The BeneLex project addresses the question: can benefit-sharing address the equity deficit within the green economy? It aims to investigate the conceptual and practical dimensions of benefit-sharing – a legal tool seeking to equitably allocate among different stakeholders economic as well as also socio-cultural and environmental advantages arising from the conservation and sustainable use of natural resources, or from their regulation.
The project thus explores benefit-sharing as an under-theorised and little-implemented regulatory approach to address inter-related global environmental challenges (such as climate change, biodiversity loss, land degradation and the protection of the marine environment) by accommodating the special circumstances, cultural preferences and vulnerabilities of developing countries and of indigenous peoples and local communities in transitioning to the green economy.
The BeneLex project ("Benefit-sharing for an equitable transition to the green economy - the role of law") is funded through a European Research Council Starting Grant made to Elisa Morgera running for five years from 1 November 2013.
Benefit-sharing is employed in a variety of international legal instruments on environmental protection, human rights and corporate accountability (see your mind maps) but there persists a remarkable lack of clarity as to what benefit-sharing exactly entails, how it applies and whether there is just one benefit-sharing concept or many.
Does it require sharing research results, profits or technology? And/or does it require legal recognition of traditional access to lands or opportunities for the shared management of natural resources? This uncertainty may be regarded, on the one hand, as the product of the fragmentation of relevant international efforts, and on the other hand, as the result of limited scholarly reflection on the overall scope and broad implications of benefit-sharing within and across international regimes.
Meanwhile, a burgeoning transnational practice has emerged on benefit-sharing in connection with the use of “biocultural community protocols,” through which indigenous peoples and local communities express their understanding of the most culturally and biologically appropriate form of benefit-sharing in a specific local context. These protocols form the basis for communities’ cooperation with governments and private companies.
They operate at the intersection of communities’ customary laws, international environmental and human rights law, national and transnational law. The complex, multi-level legal developments concerning benefit-sharing are yet to be fully analysed –let alone informed – by legal scholarship. The BeneLex project will be the first systematic evaluation of the conceptualisations and operationalisations of benefit-sharing as a tool for equitable change.
Why the green economy?
The green economy provides a frame for the evaluation of the conceptual and practical dimensions of benefit-sharing. The idea of green economy emphasises opportunities for business development, job creation and public-sector savings that may arise from environmental management; and also calls for a synergetic approach to tackling climate, biodiversity and energy crises. At the UN Conference on Environment and Development held in June 2012, the international community encouraged a transition to a green economy, but the details of such transition remain controversial.
In particular, fears of a profit-driven and high-tech agenda for environmental management have fuelled criticism that the green economy is not fair to developing countries that lack necessary funding and technology. In addition, concerns have arisen about the marginalisation of indigenous and local communities that contribute to environmental conservation in ways that are difficult to capture in purely economic terms.
Focusing on these equity concerns, the project will determine whether benefit-sharing can serve to reframe the green economy as an opportunity to mainstream equity across different international environmental regimes both among and within States. Among States, the project will assess whether and how benefit-sharing can contribute to ensuring equitable solutions to environmental challenges that facilitate consensus between developed and developing countries.

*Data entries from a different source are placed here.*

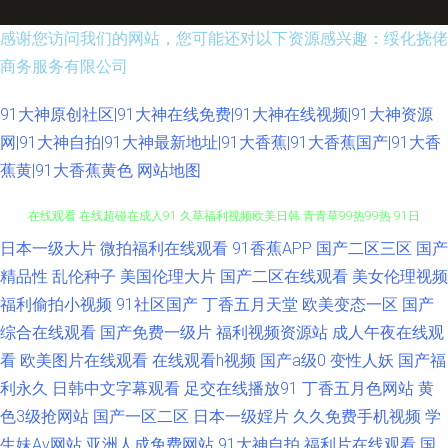
感谢您访问我们的网站，您可能还对以下资源感兴趣：绥化挠佬
商务服务有限公司
91大神原创社区|91大神在线免费|91大神在线视频|91大神资源
网|91大神自拍|91大神最新地址|91大香蕉|91大香蕉国产|91大香
蕉黄|91大香蕉黄色
网站地图
日本一级大片
微拍福利在线观看
91香蕉APP
国产二区三区
国产
影音先锋va资源 久草福利视频 日本理论片网站 91传媒在线路口 欧美福利姬
精品性
乱伦种子
美国伦理大片
国产二区在线观看
美女伦理视频
在线观看 在线超碰在成人91 久草福利视频欧美日韩 青青草99热99热 91日
福利偷拍小视频
91社区国产
丁香五月天堂
欧美变态一区
国产
综合在线观看
国产免费一级片
福利视频资源站
成人午夜在线观
韩免费看 九1免费网页观看 91巨炮美女网站 亚洲成人小说网 國產福利av 91
看
欧美图片在线观看
在线观看h视频
国产a级0
变性人妖
国产福
利永久
日韩中文字幕观看
足交在线播放91
丁香五月色网站
黄
精彩对白在线观看 欧美色色欧美sss 91伪娘在线播放 精品欧美一级乱黄 日
色3级抢网站
国产一区二区
日本一级婬片
久久免费手机视频
学
生妹Av网站
亚洲人成免费网站
91大神自拍
福利片在线观看
国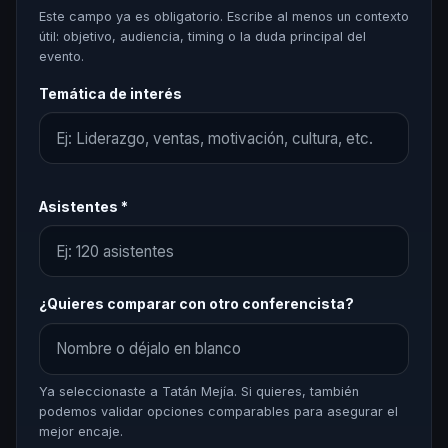
Este campo ya es obligatorio. Escribe al menos un contexto
útil: objetivo, audiencia, timing o la duda principal del
evento.
Temática de interés
Asistentes *
¿Quieres comparar con otro conferencista?
Ya seleccionaste a Tatán Mejía. Si quieres, también
podemos validar opciones comparables para asegurar el
mejor encaje.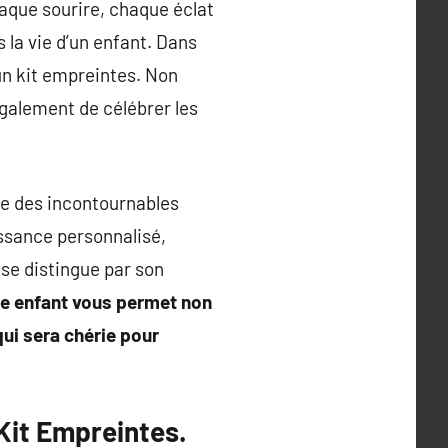
que sourire, chaque éclat
 la vie d’un enfant. Dans
 un kit empreintes. Non
galement de célébrer les
me des incontournables
issance personnalisé,
 se distingue par son
re enfant vous permet non
ui sera chérie pour
Kit Empreintes.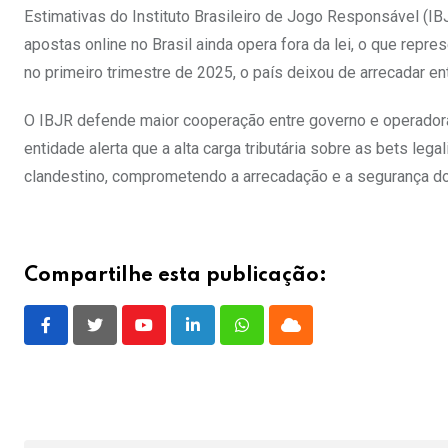
Estimativas do Instituto Brasileiro de Jogo Responsável (
apostas online no Brasil ainda opera fora da lei, o que repr
no primeiro trimestre de 2025, o país deixou de arrecadar ent
O IBJR defende maior cooperação entre governo e operadoras
entidade alerta que a alta carga tributária sobre as bets l
clandestino, comprometendo a arrecadação e a segurança do
Compartilhe esta publicação:
Youtube
LinkedIn
Whatsapp
Cloud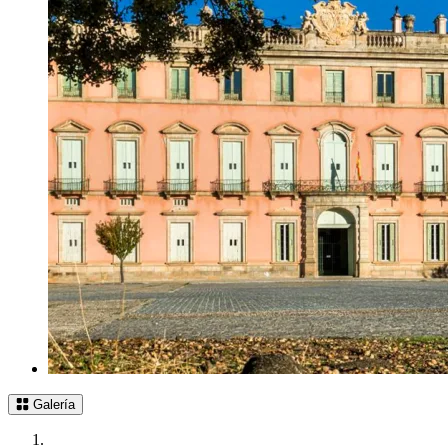
Galería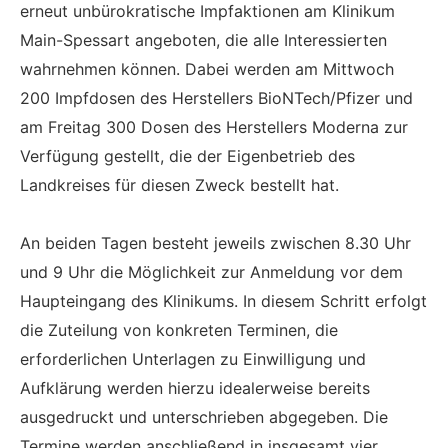
erneut unbürokratische Impfaktionen am Klinikum
Main-Spessart angeboten, die alle Interessierten
wahrnehmen können. Dabei werden am Mittwoch
200 Impfdosen des Herstellers BioNTech/Pfizer und
am Freitag 300 Dosen des Herstellers Moderna zur
Verfügung gestellt, die der Eigenbetrieb des
Landkreises für diesen Zweck bestellt hat.
An beiden Tagen besteht jeweils zwischen 8.30 Uhr
und 9 Uhr die Möglichkeit zur Anmeldung vor dem
Haupteingang des Klinikums. In diesem Schritt erfolgt
die Zuteilung von konkreten Terminen, die
erforderlichen Unterlagen zu Einwilligung und
Aufklärung werden hierzu idealerweise bereits
ausgedruckt und unterschrieben abgegeben. Die
Termine werden anschließend in insgesamt vier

Within States, the project will assess whether and how benefit-sharing can contribute to the respect by governments and by business operators of the human rights of indigenous peoples and local communities in the conservation and sustainable use of natural resources. Both dimensions will aim to clarify whether and how benefit-sharing can provide a concrete and constructive way forward when conflicts arise among competing environmental objectives or between environmental and equity concerns.
What are we focusing on?
The BeneLex project aims to reply to the following questions:
- What does benefit-sharing mean across different international regimes (biodiversity, climate change, land and agriculture, oceans, human rights)?
- To what extent and under which conditions does benefit-sharing support equity and the protection of human rights in the transition to the green economy across key inter-related sectors of international environmental regulation?
- How does benefit-sharing develop and operate at the intersection of international, transnational and national law and the customary law of local communities and indigenous peoples (global environmental law)?
- What are the roles and responsibilities of transnational legal advisors (NGOs and bilateral cooperation partners) in an equitable transition to the green economy?